STUDY TEXT:
Unnecessary health care (overutilization or overtreatment) is when medical services are provided with a higher volume or cost than is appropriate. In the United States, overutilization is the predominant factor in its health care expense. Factors that drive overutilization include paying health care providers more to do more (fee-for-service) and covering patients’ costs by a third-party (public or private insurance) payer. These factors leave both doctors and patients with no incentive to restrain health care prices or use.
It is projected that fraud and abuse account for between 3 to 15 percent of annual expenditures for healthcare in the United States. The National Healthcare Antifraud Association Report (March 2008) suggests that the cost ranges between 3 to 10 percent; the GAO 2008 and the Congressional Budget Office place the estimated cost at 10 percent; and the U.S. Chamber of Commerce Report places it at 15 percent. Using these data as a base, the estimated cost of fraud and abuse ranges from $100–170 billion annually.
According to ezinearticles.com:
• Medicare and Medicaid billing errors resulted in improper payments of $108 billion.

ACTIVITIES:
A – In the passage on unnecessary health care, what share of annual US healthcare spending does the U.S. Chamber of Commerce Report attribute to fraud and abuse?
B – Extend the passage on unnecessary health care, picking up right after its last bullet point.

DATA SUPPLIED:
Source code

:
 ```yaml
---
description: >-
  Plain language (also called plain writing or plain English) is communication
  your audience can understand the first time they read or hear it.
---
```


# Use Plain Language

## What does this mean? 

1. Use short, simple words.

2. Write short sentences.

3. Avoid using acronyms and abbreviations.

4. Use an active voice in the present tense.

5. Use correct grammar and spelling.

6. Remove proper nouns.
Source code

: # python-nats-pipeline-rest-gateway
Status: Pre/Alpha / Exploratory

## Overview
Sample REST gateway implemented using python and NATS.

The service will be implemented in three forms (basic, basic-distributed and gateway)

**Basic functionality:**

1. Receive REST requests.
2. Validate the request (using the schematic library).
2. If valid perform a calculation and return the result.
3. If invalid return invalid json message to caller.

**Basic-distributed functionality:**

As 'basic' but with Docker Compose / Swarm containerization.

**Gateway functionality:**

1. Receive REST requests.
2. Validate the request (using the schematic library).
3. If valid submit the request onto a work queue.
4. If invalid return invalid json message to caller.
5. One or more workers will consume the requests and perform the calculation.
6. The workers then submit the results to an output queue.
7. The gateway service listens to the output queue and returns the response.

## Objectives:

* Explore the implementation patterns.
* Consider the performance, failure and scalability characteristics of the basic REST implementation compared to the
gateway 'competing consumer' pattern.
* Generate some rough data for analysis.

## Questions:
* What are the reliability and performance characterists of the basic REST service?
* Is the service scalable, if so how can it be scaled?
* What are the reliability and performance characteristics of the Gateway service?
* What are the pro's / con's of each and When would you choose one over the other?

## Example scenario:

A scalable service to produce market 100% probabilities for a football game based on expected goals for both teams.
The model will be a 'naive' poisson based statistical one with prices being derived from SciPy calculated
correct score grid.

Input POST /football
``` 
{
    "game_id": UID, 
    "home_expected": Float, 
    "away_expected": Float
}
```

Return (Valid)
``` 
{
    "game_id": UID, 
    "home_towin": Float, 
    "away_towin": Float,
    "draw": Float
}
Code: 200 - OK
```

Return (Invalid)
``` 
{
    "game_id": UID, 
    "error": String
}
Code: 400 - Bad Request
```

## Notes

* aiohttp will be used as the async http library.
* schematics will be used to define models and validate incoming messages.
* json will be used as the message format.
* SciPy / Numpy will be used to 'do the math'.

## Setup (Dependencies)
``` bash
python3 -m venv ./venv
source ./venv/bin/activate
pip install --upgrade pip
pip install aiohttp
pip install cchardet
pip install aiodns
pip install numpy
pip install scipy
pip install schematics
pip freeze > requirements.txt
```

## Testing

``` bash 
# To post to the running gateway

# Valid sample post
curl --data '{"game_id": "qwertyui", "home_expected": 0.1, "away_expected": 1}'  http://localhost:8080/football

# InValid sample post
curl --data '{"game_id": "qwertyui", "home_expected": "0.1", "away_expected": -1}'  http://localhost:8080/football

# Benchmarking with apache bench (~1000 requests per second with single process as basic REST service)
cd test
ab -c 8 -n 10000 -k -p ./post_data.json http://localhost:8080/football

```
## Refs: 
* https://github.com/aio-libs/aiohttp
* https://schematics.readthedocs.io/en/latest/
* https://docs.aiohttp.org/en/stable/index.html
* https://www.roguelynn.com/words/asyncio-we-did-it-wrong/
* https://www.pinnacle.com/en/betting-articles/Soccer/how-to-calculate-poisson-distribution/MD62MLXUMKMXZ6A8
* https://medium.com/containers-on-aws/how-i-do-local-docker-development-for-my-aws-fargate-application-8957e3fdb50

RESULTS BY TASK:
A – 15 percent

B –
• Fraudulent claims for Medicare accounted for $33 billion in losses.
• Improper private-pay payments cost about $100 billion.
• Health insurance fraud costs us about $68 billion.
• Fraudulent insurance payments cost us $50 billion.
• Payments for medical errors run about $38 billion.
• About 10 percent of prescription drugs are counterfeit, costing about $12 billion a year.
According to Managed Care:
As much as $850 billion spent on medical care each year “can be eliminated without reducing the quality of care,” says a 2008 report (“Waste and Inefficiency in the U.S. Health Care System,” subtitled “Clinical Care: A Comprehensive Analysis in Support of System-wide Improvements”) by the New England Healthcare Institute. That is enough to extend insurance coverage to more than 30 million people, according to the Congressional Budget Office.
Misuse and overuse run from simple antibiotics to sophisticated surgeries. More than $58 billion is spent on inappropriate drugs, such as antibiotics for upper respiratory infections that do not respond to medication, according to the institute report. About $21 billion is spent treating nonurgent cases in the emergency department, where physicians rely more on duplicative and costly tests because they are unfamiliar with their patients’ histories. The largest potential area for savings — up to $600 billion a year — is the variation in hospital procedures such as the number of Caesarean sections and coronary bypass surgeries performed. Vaginal delivery is far safer than a C-section, and prescription medications can stabilize many heart patients without dangerous surgical complications, Rosof told the Post. Less invasive and risky alternatives are also less expensive.